Sarkis à Paris – L’œuvre au blanc

Sarkis courtesy galerie Natahlie Obadia, Paris/Bruxelles

Après avoir investi les 5 000 m2 d’un hangar à sous-marins à Rotterdam cet été, Sarkis est actuellement l’invité de la galerie Nathalie Obadia, à Paris. Cette exposition plus intime dévoile treize huiles sur papier, parmi les travaux les plus récents de l’artiste.

Le geste est précis. Sur la feuille Arches 300 g satinée, le noir en couches épaisses vient s’étaler. Il sort directement du tube, mué par la pression des doigts de l’artiste. En quelques passages assurés, la forme apparaît. Réincarnation d’une sculpture vaudoue exposée l’an dernier à la Fondation Cartier. «  C’est l’énergie de l’objet que j’essaie d’attraper  », commente Sarkis, invité de la galerie Nathalie Obadia, à Paris. Sur les murs, treize huiles sur papier témoignent d’un travail entrepris il y a plusieurs mois. «  J’ai commencé avec un détail d’une toile de Munch, un bol rempli de sang.  » Depuis, le vermillondu peintre norvégien ne cesse de ricocher. Grünewald, Beuys et Schönberg – «  Il n’était pas seulement musicien, mais dessinait et peignait aussi. Il a réalisé de nombreux autoportraits. Il savait rendre l’intensité des yeux.  » – fournissent également des prétextes à la poursuite de cette nouvelle réflexion sur les capacités intrinsèques des matériaux utilisés. Souvenons-nous des aquarelles dans l’eau. «  Alors que je filmais, j’ai pu observer la vitesse des couleurs. J’ai vu que le rouge utilisé allait beaucoup plus vite dans l’eau que le bleu, le vert ou le jaune. Ce n’était pas une démonstration, mais une création en direct. Il n’y a ni montage, ni coupes. Le spectateur voit tout.  »

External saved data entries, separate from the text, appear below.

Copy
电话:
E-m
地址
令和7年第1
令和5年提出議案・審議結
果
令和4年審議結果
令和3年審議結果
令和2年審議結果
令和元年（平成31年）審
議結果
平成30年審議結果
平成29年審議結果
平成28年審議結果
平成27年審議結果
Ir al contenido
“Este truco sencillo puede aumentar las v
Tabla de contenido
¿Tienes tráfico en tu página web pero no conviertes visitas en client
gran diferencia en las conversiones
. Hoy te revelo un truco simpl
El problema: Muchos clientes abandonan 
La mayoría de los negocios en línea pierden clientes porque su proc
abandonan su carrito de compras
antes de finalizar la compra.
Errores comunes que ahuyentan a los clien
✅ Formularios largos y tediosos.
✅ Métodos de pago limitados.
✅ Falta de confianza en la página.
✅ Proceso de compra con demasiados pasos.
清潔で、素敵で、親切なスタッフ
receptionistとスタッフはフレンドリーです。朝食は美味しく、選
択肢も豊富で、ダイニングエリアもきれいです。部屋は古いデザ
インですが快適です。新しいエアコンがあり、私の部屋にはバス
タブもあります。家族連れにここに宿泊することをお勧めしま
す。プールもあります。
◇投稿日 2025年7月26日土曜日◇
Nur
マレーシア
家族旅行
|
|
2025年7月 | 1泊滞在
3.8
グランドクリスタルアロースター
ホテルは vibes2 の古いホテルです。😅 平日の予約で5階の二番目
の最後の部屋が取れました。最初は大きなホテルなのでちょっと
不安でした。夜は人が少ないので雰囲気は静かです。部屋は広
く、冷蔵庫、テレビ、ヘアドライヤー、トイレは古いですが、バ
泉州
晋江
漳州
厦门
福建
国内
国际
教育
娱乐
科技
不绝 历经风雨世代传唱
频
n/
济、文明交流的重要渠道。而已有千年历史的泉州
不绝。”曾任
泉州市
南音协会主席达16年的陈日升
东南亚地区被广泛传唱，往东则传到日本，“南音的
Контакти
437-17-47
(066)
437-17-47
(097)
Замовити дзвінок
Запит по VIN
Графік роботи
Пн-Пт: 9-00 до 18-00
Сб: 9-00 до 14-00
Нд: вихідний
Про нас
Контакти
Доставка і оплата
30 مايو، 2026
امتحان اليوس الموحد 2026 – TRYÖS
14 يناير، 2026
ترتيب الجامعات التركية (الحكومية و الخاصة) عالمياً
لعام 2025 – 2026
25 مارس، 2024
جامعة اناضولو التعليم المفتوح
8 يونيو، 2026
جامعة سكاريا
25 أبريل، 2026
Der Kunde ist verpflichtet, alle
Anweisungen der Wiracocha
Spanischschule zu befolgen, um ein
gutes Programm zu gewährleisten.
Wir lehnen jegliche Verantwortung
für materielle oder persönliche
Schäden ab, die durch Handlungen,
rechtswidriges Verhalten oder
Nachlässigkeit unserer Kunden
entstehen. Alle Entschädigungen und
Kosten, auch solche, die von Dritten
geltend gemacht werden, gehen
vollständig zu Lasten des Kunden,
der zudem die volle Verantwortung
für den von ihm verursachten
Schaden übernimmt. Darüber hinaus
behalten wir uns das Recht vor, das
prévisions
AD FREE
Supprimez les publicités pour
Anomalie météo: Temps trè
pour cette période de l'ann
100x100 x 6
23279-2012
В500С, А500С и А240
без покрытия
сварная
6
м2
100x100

Pour la série Aura, Sarkis ancre son œuvre dans une autre dimension, un autre temps. La peinture disposée sur le papier non apprêté est livrée à elle-même. «  Le corps est différent. Ici, c’est la matérialité de l’huile qui est éprouvée. Le travail suit son rythme. La figure née du geste ne peut être contrôlée que jusqu’à un certain point.  »«  Je charge la figure  »

Installée dans un séchoir à papier, grand meuble à tiroirs utilisé habituellement pour les lithographies, elle laisse échapper de son cœur un halo d’huile. De cette alchimie provoquée par l’oxygène de l’air s’élève petit à petit l’aura de la peinture. Spiritualisation du corps, œuvre au blanc selon Sarkis. Jour après jour, il assiste à une sublimation de la forme qui la fait léviter dans l’espace de la feuille. Un souvenir s’impose alors à lui : «  A l’occasion d’une intervention au Musée national des arts d’Afrique et d’Océanie, installé à l’époque porte de Dorée à Paris, j’ai observé dans une vitrine deux sculptures qui suintaient. Interrogé sur ce phénomène, le conservateur m’a appris qu’il s’agissait de statuettes fangs. Enduites d’huile de palme, elles exsudaient par période.  » Destinée à protéger le bois, cette dernière rendait également les personnages luisants et plus visibles dans la pénombre, leur permettant ainsi de remplir pleinement leur rôle de gardien auprès des reliques généralement disposées à leurs pieds. Quinze ans plus tard, une impulsion découvrait son origine. Dans l’incapacité de retrouver les sculptures fangs, Sarkis décide d’évoquer d’autres trésors, ceux du Vaudou. Ils ont en commun la force du rituel et l’énergie primordiale des objets sacrés. Dans l’atelier, l’artiste provoque le papier. «  Je charge la figure  ». Dessinant ainsi les contours d’une œuvre nouvelle sans rien abandonner de ses préoccupations essentielles, de celles qui relient entre elles époques et civilisations et rendent leur souffle aux pièces de musée. L’aura vibre comme une note de musique. Vivante et libre à la fois. Le visiteur ne se retourne pas. Il emporte avec lui le souvenir de ces corps glorieux dont il a l’intime conviction qu’ils ne sont qu’au début du voyage.